What the task asks =
Each entry should be printed exactly, with its images omitted.

Supplied information =
- - - -

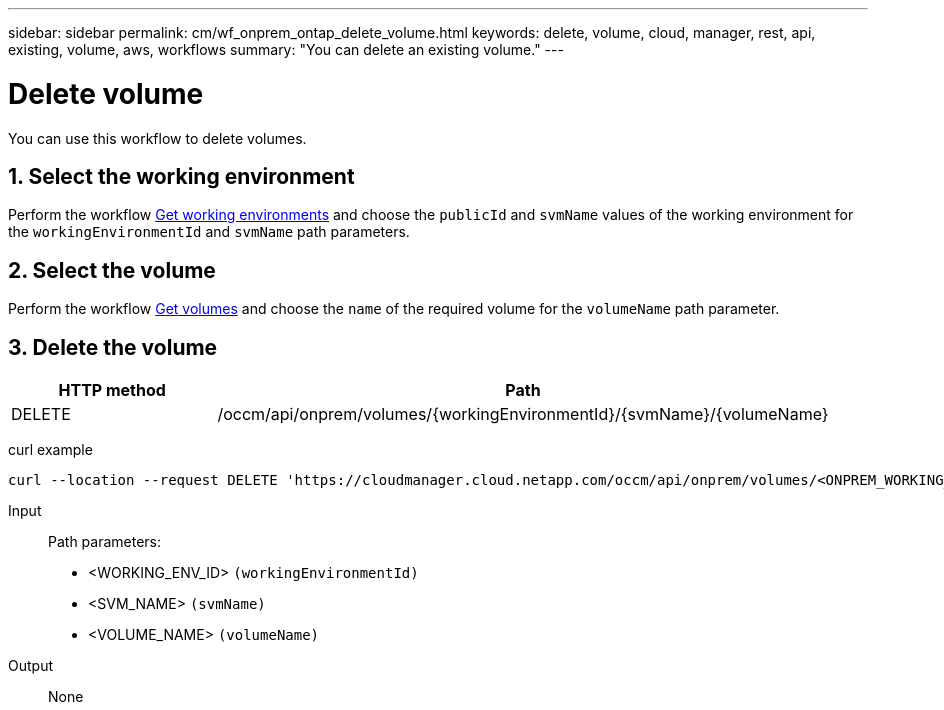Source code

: ---
sidebar: sidebar
permalink: cm/wf_onprem_ontap_delete_volume.html
keywords: delete, volume, cloud, manager, rest, api, existing, volume, aws, workflows
summary: "You can delete an existing volume."
---

= Delete volume
:hardbreaks:
:nofooter:
:icons: font
:linkattrs:
:imagesdir: ./media/

[.lead]
You can use this workflow to delete volumes.

== 1. Select the working environment

Perform the workflow link:wf_onprem_cloud_get_wes.html[Get working environments] and choose the `publicId` and `svmName` values of the working environment  for the `workingEnvironmentId` and `svmName` path parameters.

== 2. Select the volume

Perform the workflow link:wf_onprem_ontap_get_volumes.html[Get volumes] and choose the `name` of the required volume for the `volumeName` path parameter.

== 3. Delete the volume

[cols="25,75"*,options="header"]
|===
|HTTP method
|Path
|DELETE
|/occm/api/onprem/volumes/{workingEnvironmentId}/{svmName}/{volumeName}
|===


curl example::
[source,curl]
curl --location --request DELETE 'https://cloudmanager.cloud.netapp.com/occm/api/onprem/volumes/<ONPREM_WORKING_ENV_ID>/<SVM_NAME>/<VOLUME_NAME>' --header 'Content-Type: application/json' --header 'x-agent-id: <AGENT_ID>' --header 'Authorization: Bearer <ACCESS_TOKEN>'

Input::

Path parameters:

* <WORKING_ENV_ID> `(workingEnvironmentId)`
* <SVM_NAME> `(svmName)`
* <VOLUME_NAME> `(volumeName)`

Output::

None

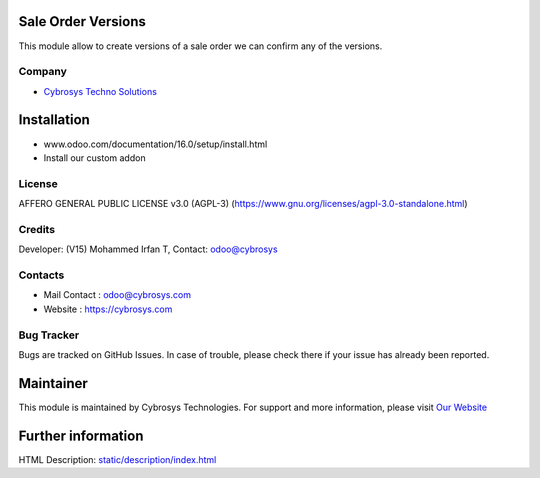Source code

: .. image:: https://img.shields.io/badge/licence-AGPL--3-blue.svg
   :target: https://www.gnu.org/licenses/agpl-3.0-standalone.html
   :alt: License: AGPL-3

Sale Order Versions
====================
This module allow to create versions of a sale order we can confirm any of the versions.

Company
-------
* `Cybrosys Techno Solutions <https://cybrosys.com/>`__

Installation
============
- www.odoo.com/documentation/16.0/setup/install.html
- Install our custom addon

License
-------
AFFERO GENERAL PUBLIC LICENSE v3.0 (AGPL-3)
(https://www.gnu.org/licenses/agpl-3.0-standalone.html)

Credits
-------
Developer: (V15) Mohammed Irfan T, Contact: odoo@cybrosys

Contacts
--------
* Mail Contact : odoo@cybrosys.com
* Website : https://cybrosys.com

Bug Tracker
-----------
Bugs are tracked on GitHub Issues. In case of trouble, please check there if your issue has already been reported.

Maintainer
==========
.. image:: https://cybrosys.com/images/logo.png
   :target: https://cybrosys.com

This module is maintained by Cybrosys Technologies.
For support and more information, please visit `Our Website <https://cybrosys.com/>`__

Further information
===================
HTML Description: `<static/description/index.html>`__
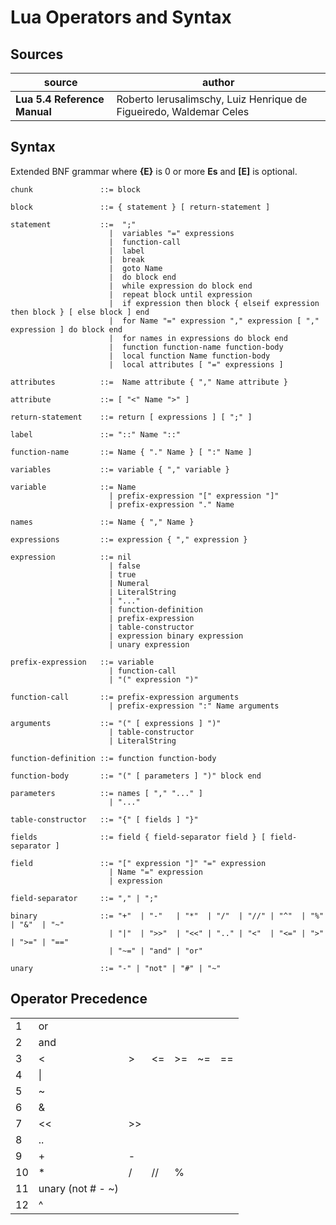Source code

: * Lua Operators and Syntax

** Sources

| source                     | author                                                             |
|----------------------------+--------------------------------------------------------------------|
| *Lua 5.4 Reference Manual* | Roberto Ierusalimschy, Luiz Henrique de Figueiredo, Waldemar Celes |

** Syntax

Extended BNF grammar where *{E}* is 0 or more *Es* and *[E]* is optional.

#+begin_example
  chunk               ::= block

  block               ::= { statement } [ return-statement ]

  statement           ::=  ";"
                        |  variables "=" expressions
                        |  function-call
                        |  label
                        |  break
                        |  goto Name
                        |  do block end
                        |  while expression do block end
                        |  repeat block until expression
                        |  if expression then block { elseif expression then block } [ else block ] end 
                        |  for Name "=" expression "," expression [ "," expression ] do block end
                        |  for names in expressions do block end
                        |  function function-name function-body
                        |  local function Name function-body
                        |  local attributes [ "=" expressions ]

  attributes          ::=  Name attribute { "," Name attribute }

  attribute           ::= [ "<" Name ">" ]

  return-statement    ::= return [ expressions ] [ ";" ]

  label               ::= "::" Name "::"

  function-name       ::= Name { "." Name } [ ":" Name ]

  variables           ::= variable { "," variable }

  variable            ::= Name
                        | prefix-expression "[" expression "]"
                        | prefix-expression "." Name

  names               ::= Name { "," Name }

  expressions         ::= expression { "," expression }

  expression          ::= nil
                        | false
                        | true
                        | Numeral
                        | LiteralString
                        | "..."
                        | function-definition
                        | prefix-expression
                        | table-constructor
                        | expression binary expression
                        | unary expression

  prefix-expression   ::= variable
                        | function-call
                        | "(" expression ")"

  function-call       ::= prefix-expression arguments
                        | prefix-expression ":" Name arguments

  arguments           ::= "(" [ expressions ] ")"
                        | table-constructor
                        | LiteralString

  function-definition ::= function function-body

  function-body       ::= "(" [ parameters ] ")" block end

  parameters          ::= names [ "," "..." ]
                        | "..."

  table-constructor   ::= "{" [ fields ] "}"

  fields              ::= field { field-separator field } [ field-separator ]

  field               ::= "[" expression "]" "=" expression
                        | Name "=" expression
                        | expression

  field-separator     ::= "," | ";"

  binary              ::= "+"  | "-"   | "*"  | "/"  | "//" | "^"  | "%" | "&"  | "~"
                        | "|"  | ">>"  | "<<" | ".." | "<"  | "<=" | ">" | ">=" | "=="
                        | "~=" | "and" | "or"

  unary               ::= "-" | "not" | "#" | "~"
#+end_example

** Operator Precedence

|  1 | or                |    |    |    |    |    |
|  2 | and               |    |    |    |    |    |
|  3 | <                 | >  | <= | >= | ~= | == |
|  4 | \vert{}           |    |    |    |    |    |
|  5 | ~                 |    |    |    |    |    |
|  6 | &                 |    |    |    |    |    |
|  7 | <<                | >> |    |    |    |    |
|  8 | ..                |    |    |    |    |    |
|  9 | +                 | -  |    |    |    |    |
| 10 | *                 | /  | // | %  |    |    |
| 11 | unary (not # - ~) |    |    |    |    |    |
| 12 | ^                 |    |    |    |    |    |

- - - -

Problem solution =
Source code

: ---
sidebar: sidebar
permalink: cm/wf_onprem_ontap_delete_volume.html
keywords: delete, volume, cloud, manager, rest, api, existing, volume, aws, workflows
summary: "You can delete an existing volume."
---

= Delete volume
:hardbreaks:
:nofooter:
:icons: font
:linkattrs:
:imagesdir: ./media/

[.lead]
You can use this workflow to delete volumes.

== 1. Select the working environment

Perform the workflow link:wf_onprem_cloud_get_wes.html[Get working environments] and choose the `publicId` and `svmName` values of the working environment  for the `workingEnvironmentId` and `svmName` path parameters.

== 2. Select the volume

Perform the workflow link:wf_onprem_ontap_get_volumes.html[Get volumes] and choose the `name` of the required volume for the `volumeName` path parameter.

== 3. Delete the volume

[cols="25,75"*,options="header"]
|===
|HTTP method
|Path
|DELETE
|/occm/api/onprem/volumes/{workingEnvironmentId}/{svmName}/{volumeName}
|===


curl example::
[source,curl]
curl --location --request DELETE 'https://cloudmanager.cloud.netapp.com/occm/api/onprem/volumes/<ONPREM_WORKING_ENV_ID>/<SVM_NAME>/<VOLUME_NAME>' --header 'Content-Type: application/json' --header 'x-agent-id: <AGENT_ID>' --header 'Authorization: Bearer <ACCESS_TOKEN>'

Input::

Path parameters:

* <WORKING_ENV_ID> `(workingEnvironmentId)`
* <SVM_NAME> `(svmName)`
* <VOLUME_NAME> `(volumeName)`

Output::

None

Source code

: .. image:: https://img.shields.io/badge/licence-AGPL--3-blue.svg
   :target: https://www.gnu.org/licenses/agpl-3.0-standalone.html
   :alt: License: AGPL-3

Sale Order Versions
====================
This module allow to create versions of a sale order we can confirm any of the versions.

Company
-------
* `Cybrosys Techno Solutions <https://cybrosys.com/>`__

Installation
============
- www.odoo.com/documentation/16.0/setup/install.html
- Install our custom addon

License
-------
AFFERO GENERAL PUBLIC LICENSE v3.0 (AGPL-3)
(https://www.gnu.org/licenses/agpl-3.0-standalone.html)

Credits
-------
Developer: (V15) Mohammed Irfan T, Contact: odoo@cybrosys

Contacts
--------
* Mail Contact : odoo@cybrosys.com
* Website : https://cybrosys.com

Bug Tracker
-----------
Bugs are tracked on GitHub Issues. In case of trouble, please check there if your issue has already been reported.

Maintainer
==========
.. image:: https://cybrosys.com/images/logo.png
   :target: https://cybrosys.com

This module is maintained by Cybrosys Technologies.
For support and more information, please visit `Our Website <https://cybrosys.com/>`__

Further information
===================
HTML Description: `<static/description/index.html>`__
Source code

: * Lua Operators and Syntax

** Sources

| source                     | author                                                             |
|----------------------------+--------------------------------------------------------------------|
| *Lua 5.4 Reference Manual* | Roberto Ierusalimschy, Luiz Henrique de Figueiredo, Waldemar Celes |

** Syntax

Extended BNF grammar where *{E}* is 0 or more *Es* and *[E]* is optional.

#+begin_example
  chunk               ::= block

  block               ::= { statement } [ return-statement ]

  statement           ::=  ";"
                        |  variables "=" expressions
                        |  function-call
                        |  label
                        |  break
                        |  goto Name
                        |  do block end
                        |  while expression do block end
                        |  repeat block until expression
                        |  if expression then block { elseif expression then block } [ else block ] end 
                        |  for Name "=" expression "," expression [ "," expression ] do block end
                        |  for names in expressions do block end
                        |  function function-name function-body
                        |  local function Name function-body
                        |  local attributes [ "=" expressions ]

  attributes          ::=  Name attribute { "," Name attribute }

  attribute           ::= [ "<" Name ">" ]

  return-statement    ::= return [ expressions ] [ ";" ]

  label               ::= "::" Name "::"

  function-name       ::= Name { "." Name } [ ":" Name ]

  variables           ::= variable { "," variable }

  variable            ::= Name
                        | prefix-expression "[" expression "]"
                        | prefix-expression "." Name

  names               ::= Name { "," Name }

  expressions         ::= expression { "," expression }

  expression          ::= nil
                        | false
                        | true
                        | Numeral
                        | LiteralString
                        | "..."
                        | function-definition
                        | prefix-expression
                        | table-constructor
                        | expression binary expression
                        | unary expression

  prefix-expression   ::= variable
                        | function-call
                        | "(" expression ")"

  function-call       ::= prefix-expression arguments
                        | prefix-expression ":" Name arguments

  arguments           ::= "(" [ expressions ] ")"
                        | table-constructor
                        | LiteralString

  function-definition ::= function function-body

  function-body       ::= "(" [ parameters ] ")" block end

  parameters          ::= names [ "," "..." ]
                        | "..."

  table-constructor   ::= "{" [ fields ] "}"

  fields              ::= field { field-separator field } [ field-separator ]

  field               ::= "[" expression "]" "=" expression
                        | Name "=" expression
                        | expression

  field-separator     ::= "," | ";"

  binary              ::= "+"  | "-"   | "*"  | "/"  | "//" | "^"  | "%" | "&"  | "~"
                        | "|"  | ">>"  | "<<" | ".." | "<"  | "<=" | ">" | ">=" | "=="
                        | "~=" | "and" | "or"

  unary               ::= "-" | "not" | "#" | "~"
#+end_example

** Operator Precedence

|  1 | or                |    |    |    |    |    |
|  2 | and               |    |    |    |    |    |
|  3 | <                 | >  | <= | >= | ~= | == |
|  4 | \vert{}           |    |    |    |    |    |
|  5 | ~                 |    |    |    |    |    |
|  6 | &                 |    |    |    |    |    |
|  7 | <<                | >> |    |    |    |    |
|  8 | ..                |    |    |    |    |    |
|  9 | +                 | -  |    |    |    |    |
| 10 | *                 | /  | // | %  |    |    |
| 11 | unary (not # - ~) |    |    |    |    |    |
| 12 | ^                 |    |    |    |    |    |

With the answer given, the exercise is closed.